On the other hand, what are we missing if we skip a sense out? A silent world, a sterile world, are these desirable, or does each sense contribute more than we know?

A Silent World
You stroll along the verge, the grass silently folding under your feet. Not a birdsong around, the wind whips up nearby fallen leaves and scatters them, the moving air not whistling, the dry leaves soundlessly hitting the pavement. As you walk along the street, no dogs bark; no cats howl; children play silently, a vehicle of some sort zips by without a whisper. Up in the sky, a jet trail from an aircraft forms, without the noise of any engine.

A Sterile World
On a sunny spring day, the blossom is in the trees, multicoloured flowers pepper the verges as you walk down the path. The wind picks the blossom and blows it past your face in a cloud, an unfragranced cloud. Stooping down, you press your face to a flower, and inhale deeply, finding it completely odourless. Frowning, you try another and another, not a smell among the bunch.

A Ghostly World
You are travelling through a forest, dappled sunlight streaming through the branches above, casting shadows on the ground. Leaves crunch underfoot, and the odour floats up to you. Closing your eyes, you reach out to pluck a flower - and feel nothing. Opening your eyes, you see your hand is in the middle of the plant you tried to pluck. Carefully, focussing with your eyes, by trial and error, you grasp and break off the flower, not feeling anything between your fingers.
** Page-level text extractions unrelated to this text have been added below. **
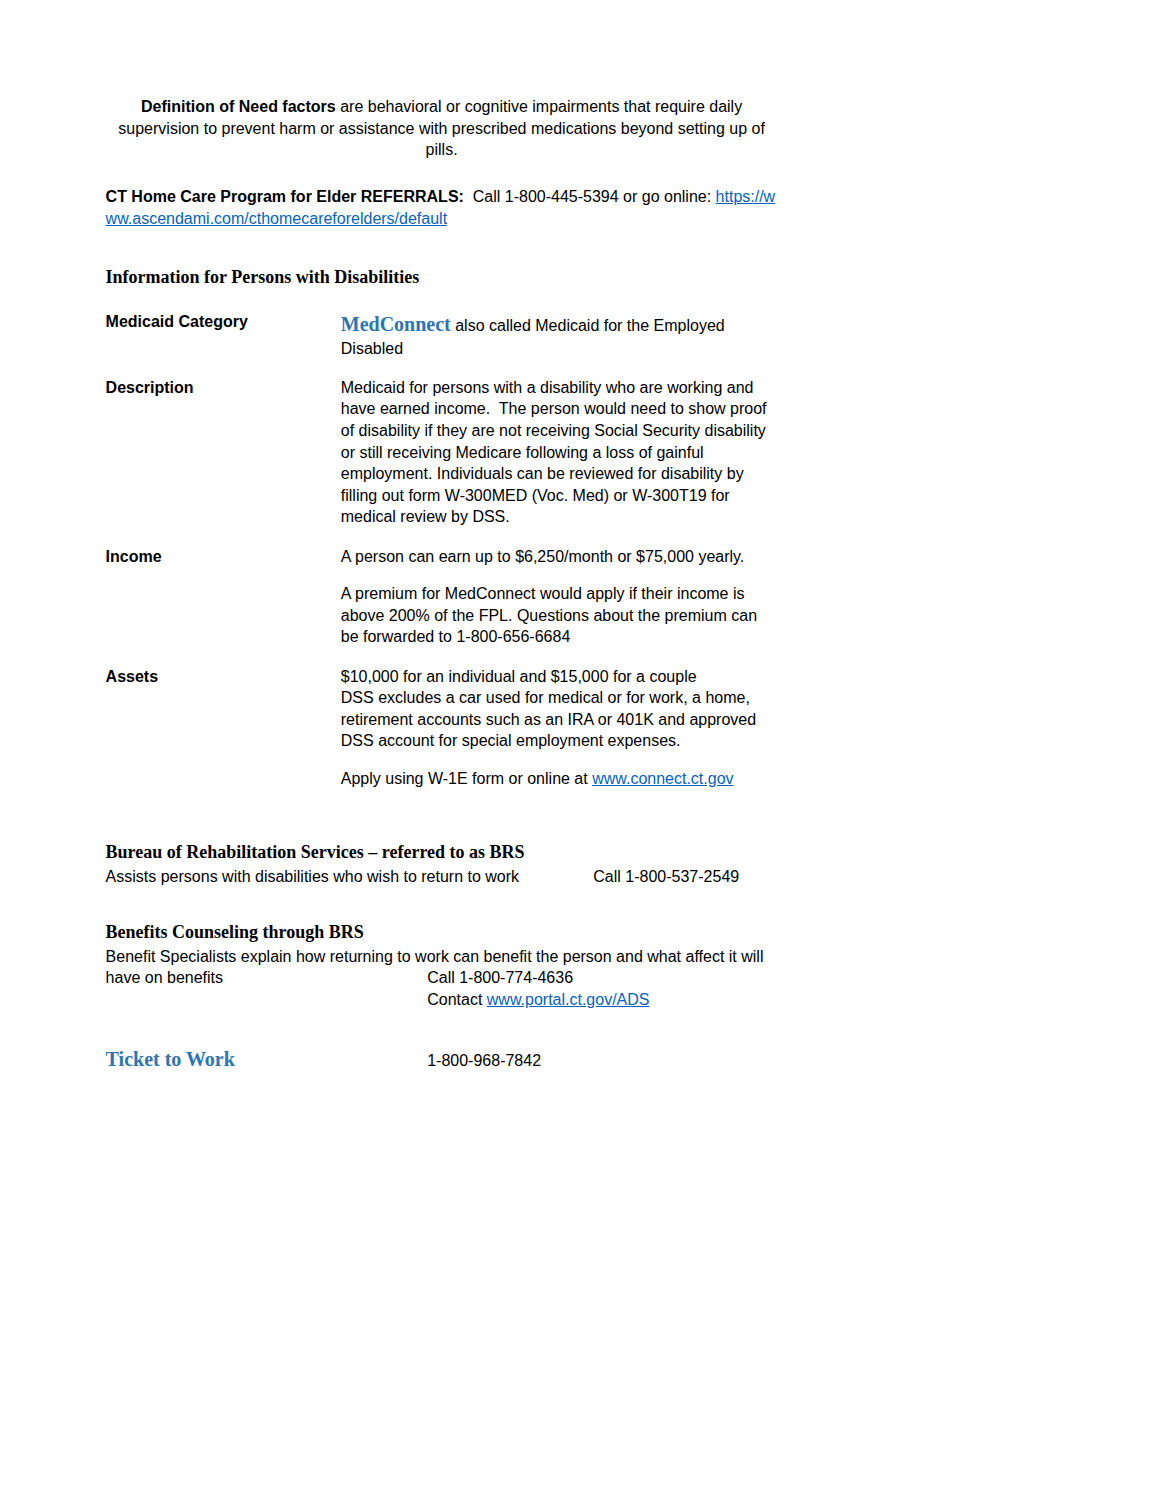Definition of Need factors are behavioral or cognitive impairments that require daily supervision to prevent harm or assistance with prescribed medications beyond setting up of pills.
CT Home Care Program for Elder REFERRALS: Call 1-800-445-5394 or go online: https://www.ascendami.com/cthomecareforelders/default
Information for Persons with Disabilities
| Medicaid Category | MedConnect also called Medicaid for the Employed Disabled |
| Description | Medicaid for persons with a disability who are working and have earned income. The person would need to show proof of disability if they are not receiving Social Security disability or still receiving Medicare following a loss of gainful employment. Individuals can be reviewed for disability by filling out form W-300MED (Voc. Med) or W-300T19 for medical review by DSS. |
| Income | A person can earn up to $6,250/month or $75,000 yearly. A premium for MedConnect would apply if their income is above 200% of the FPL. Questions about the premium can be forwarded to 1-800-656-6684 |
| Assets | $10,000 for an individual and $15,000 for a couple DSS excludes a car used for medical or for work, a home, retirement accounts such as an IRA or 401K and approved DSS account for special employment expenses. Apply using W-1E form or online at www.connect.ct.gov |
Bureau of Rehabilitation Services – referred to as BRS
Assists persons with disabilities who wish to return to work Call 1-800-537-2549
Benefits Counseling through BRS
Benefit Specialists explain how returning to work can benefit the person and what affect it will
have on benefits
Call 1-800-774-4636
Contact www.portal.ct.gov/ADS
Ticket to Work
1-800-968-7842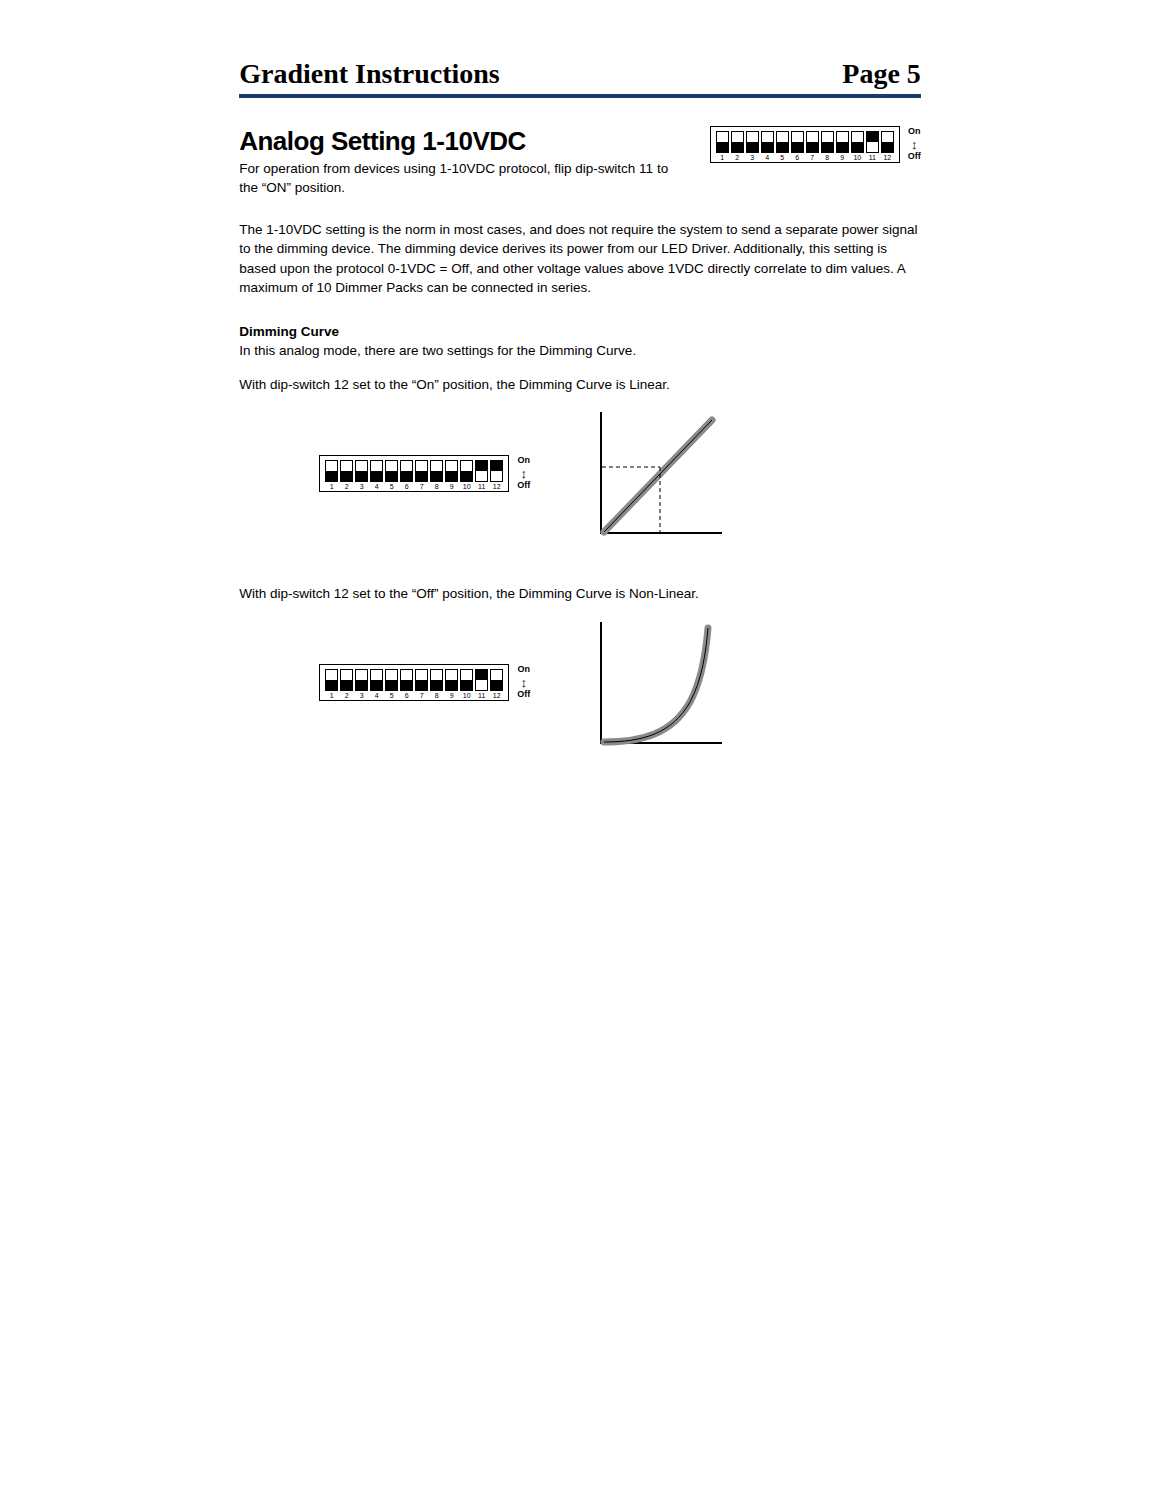Gradient Instructions
Page 5
Analog Setting 1-10VDC
For operation from devices using 1-10VDC protocol, flip dip-switch 11 to the “ON” position.
123456 789101112
On
↕
Off
The 1-10VDC setting is the norm in most cases, and does not require the system to send a separate power signal to the dimming device. The dimming device derives its power from our LED Driver. Additionally, this setting is based upon the protocol 0-1VDC = Off, and other voltage values above 1VDC directly correlate to dim values. A maximum of 10 Dimmer Packs can be connected in series.
Dimming Curve
In this analog mode, there are two settings for the Dimming Curve.
With dip-switch 12 set to the “On” position, the Dimming Curve is Linear.
123456 789101112
On
↕
Off
With dip-switch 12 set to the “Off” position, the Dimming Curve is Non-Linear.
123456 789101112
On
↕
Off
Suddenly, you realise you cannot even feel your fingers, you have not been feeling them, and you run a hand over your body, no sensation; you have to look to see you are touching skin.

A Bland World
Walking through the orchard on a warm summer day, the smells of nature in your nostrils, the soft padding of grass underfoot, you reach up a hand, and grab a juicy red apple from a tree, plucking it delicately. You bring it to your nose and smell the fragrance, then you bite into it. It is like chewing rubber. Completely tasteless. No juice, no sweet flesh, you cannot even detect it in your mouth.

A Dark World
It is beyond dark, it is pitch black. No motes of light, to glittering beams, no nothing. You blink and cannot tell if you did just blink or not. Away in the distance a humming begins. You hear it, and turn towards it. It is coming from your left, and down a ways. Beyond that you cannot tell. Reaching out, you grasp at empty air. The fear rises as you reach out for something, anything to grasp on, and through some flailing, you find a smooth wall.